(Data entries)
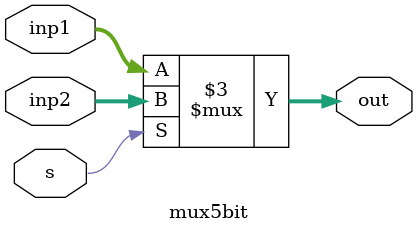
<source format=v>
module mux5bit(inp1,inp2,s,out);
input s;
input[4:0] inp1,inp2;
output reg [4:0] out;
always@(inp1,inp2,s) 
if (s) out = inp2;
else out = inp1;
endmodule
</source>
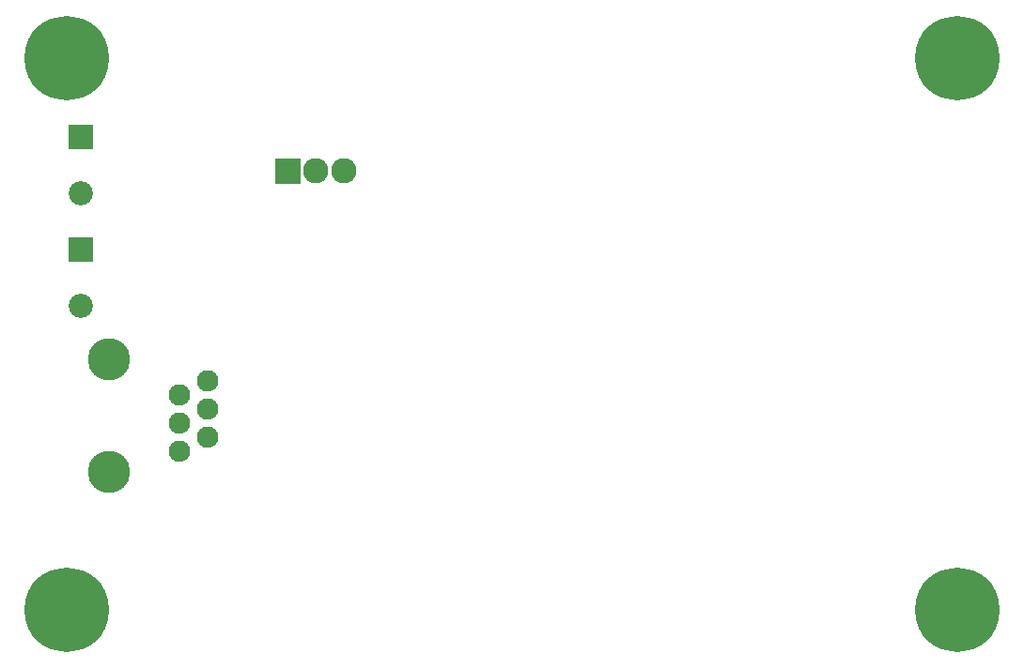
<source format=gbr>
G04 start of page 7 for group -4062 idx -4062 *
G04 Title: (unknown), soldermask *
G04 Creator: pcb 20140316 *
G04 CreationDate: Wed 03 Jan 2018 04:45:06 AM GMT UTC *
G04 For: railfan *
G04 Format: Gerber/RS-274X *
G04 PCB-Dimensions (mil): 3500.00 2300.00 *
G04 PCB-Coordinate-Origin: lower left *
%MOIN*%
%FSLAX25Y25*%
%LNBOTTOMMASK*%
%ADD85C,0.0860*%
%ADD84C,0.1500*%
%ADD83C,0.2997*%
%ADD82C,0.0001*%
%ADD81C,0.0900*%
%ADD80C,0.0760*%
G54D80*X67000Y98500D03*
X57000Y93500D03*
X67000Y88500D03*
X57000Y83500D03*
G54D81*X115500Y173000D03*
X105500D03*
G54D82*G36*
X91000Y177500D02*Y168500D01*
X100000D01*
Y177500D01*
X91000D01*
G37*
G54D83*X333000Y213000D03*
G54D80*X67000Y78500D03*
X57000Y73500D03*
G54D84*X32000Y106000D03*
G54D83*X17000Y213000D03*
G54D82*G36*
X17700Y149300D02*Y140700D01*
X26300D01*
Y149300D01*
X17700D01*
G37*
G54D85*X22000Y125000D03*
G54D82*G36*
X17700Y189300D02*Y180700D01*
X26300D01*
Y189300D01*
X17700D01*
G37*
G54D85*X22000Y165000D03*
G54D84*X32000Y66000D03*
G54D83*X17000Y17000D03*
X333000D03*
M02*

</source>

▶ Your goal: Each line holding the word "source" must be pulled from the records.

▶ Response area:
<source format=v>
</source>
<source format=gbr>
</source>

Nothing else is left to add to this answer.